Minister in the Presidency, Jeff Radebe, has welcomed an AU Summit resolution on behalf of Cabinet to establish “a united and functioning single military by year-end”.
He was referring to the long-awaited realisation of the African Standby Force (ASF), an AU initiative that takes another step forward at the SA Army Combat Training Centre (CTC) in Northern Cape later this year.
The Amani Africa 11 field training exercise is set down for Lohathla from October 19 to November 7 as another chapter in making the ASF operational, which the AU maintains it will be by year-end.
A number of preparatory meetings have been held in South Africa, Zimbabwe at AU headquarters in Addis Ababa to finalise the exercise with the latest underway – regarding logistic aspects – underway in Kimberley this weekend.
With around 5,000 troops expected to take part the exercise looks set to be the single largest military exercise in South Africa since democracy 21 years ago.
African regional organisations including Southern African Development Community (SADC) as the main force, with ECOWAS (Economic Community of West African States), EASF (East Africa Standby Force) and ECCAS (Economic Community of Central African States) will contribute troops and equipment for Amani Africa, a Kiswahili phrase meaning “peace in Africa”.
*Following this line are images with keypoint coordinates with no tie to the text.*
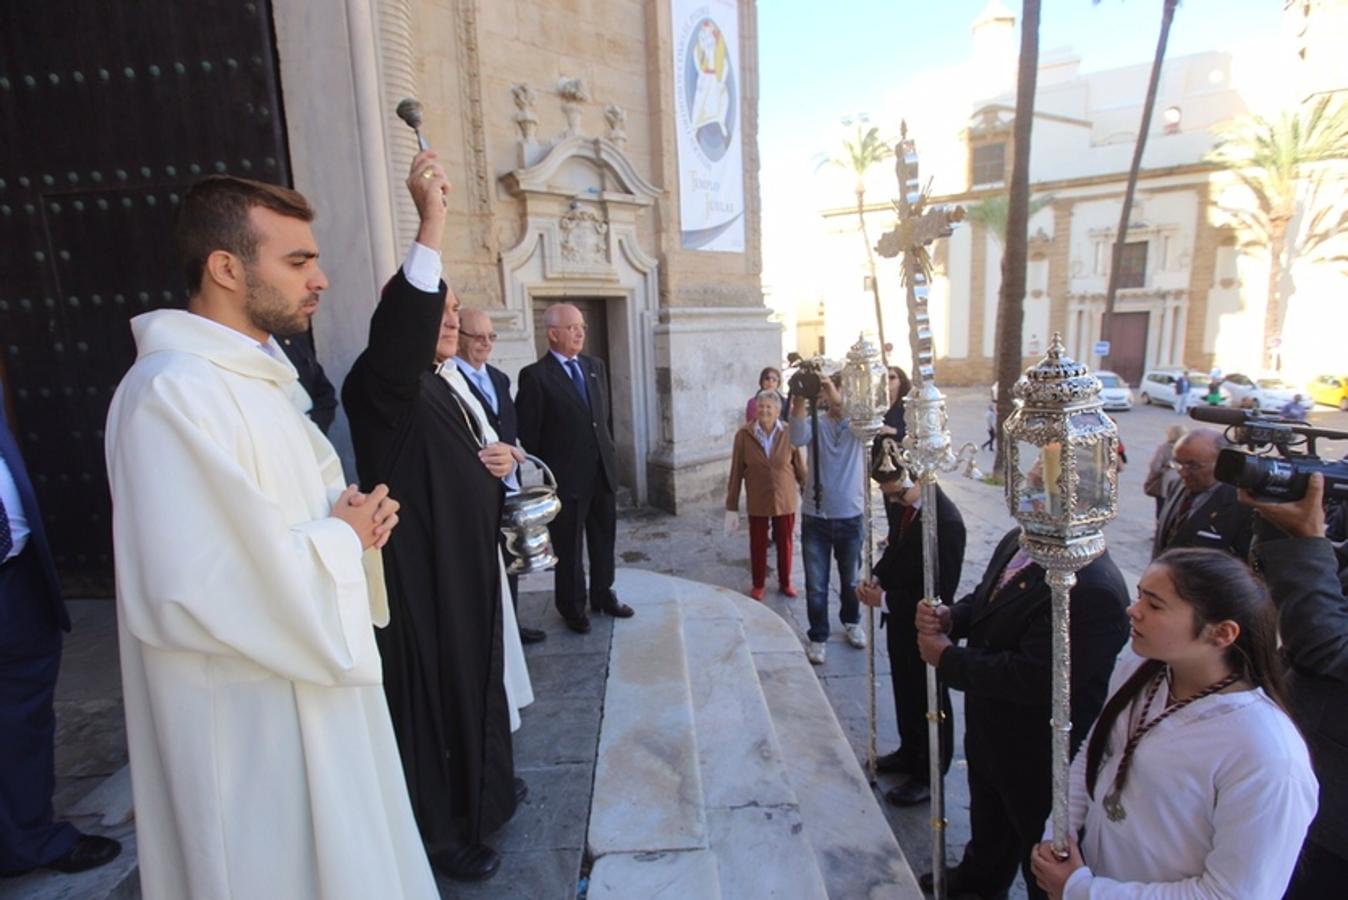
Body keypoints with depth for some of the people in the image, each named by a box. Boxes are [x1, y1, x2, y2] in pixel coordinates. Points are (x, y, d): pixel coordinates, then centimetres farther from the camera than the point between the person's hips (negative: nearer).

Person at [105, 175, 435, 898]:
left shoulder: (259, 376, 10)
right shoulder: (172, 391, -22)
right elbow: (191, 590, -29)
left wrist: (352, 519, -3)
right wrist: (341, 538, -17)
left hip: (307, 686, 9)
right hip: (245, 722, -9)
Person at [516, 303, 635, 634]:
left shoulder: (595, 366, 9)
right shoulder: (534, 375, -11)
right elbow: (527, 433, -10)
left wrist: (609, 453, 12)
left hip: (603, 471, 6)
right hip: (567, 478, -6)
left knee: (604, 540, 18)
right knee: (569, 547, 10)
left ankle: (603, 595, 36)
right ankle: (572, 607, 28)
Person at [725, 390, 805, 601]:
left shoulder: (789, 434, -10)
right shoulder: (744, 435, -12)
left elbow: (800, 468, -1)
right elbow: (736, 473, -8)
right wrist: (731, 507, -7)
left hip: (785, 500, 1)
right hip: (757, 502, 0)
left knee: (785, 543, 15)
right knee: (758, 544, 13)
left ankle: (785, 583, 36)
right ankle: (758, 585, 33)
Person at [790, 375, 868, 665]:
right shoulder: (816, 423, -1)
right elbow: (797, 438, -24)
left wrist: (839, 399, -39)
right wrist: (800, 401, -38)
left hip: (850, 517, 1)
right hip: (815, 517, 0)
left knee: (851, 579, 19)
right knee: (816, 585, 6)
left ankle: (851, 622, 44)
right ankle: (818, 637, 23)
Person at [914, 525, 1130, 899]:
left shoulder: (1093, 590, -35)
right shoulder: (1019, 540, -7)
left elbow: (1034, 679, -35)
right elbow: (983, 599, 8)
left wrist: (947, 658, -24)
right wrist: (949, 617, -14)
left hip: (1041, 756, -8)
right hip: (990, 729, 9)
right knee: (987, 816, 34)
The AU field training exercise will also take the place of the annual SA Army’s Exercise Seboka this year. Last year this annual force preparedness exercise was held but was rejigged to be an exercise for the African Capacity for Immediate Response to Crises (ACIRC) force, a forerunner to the AU’s African Standby Force (ASF) with South Africa currently the leading proponent and contributor.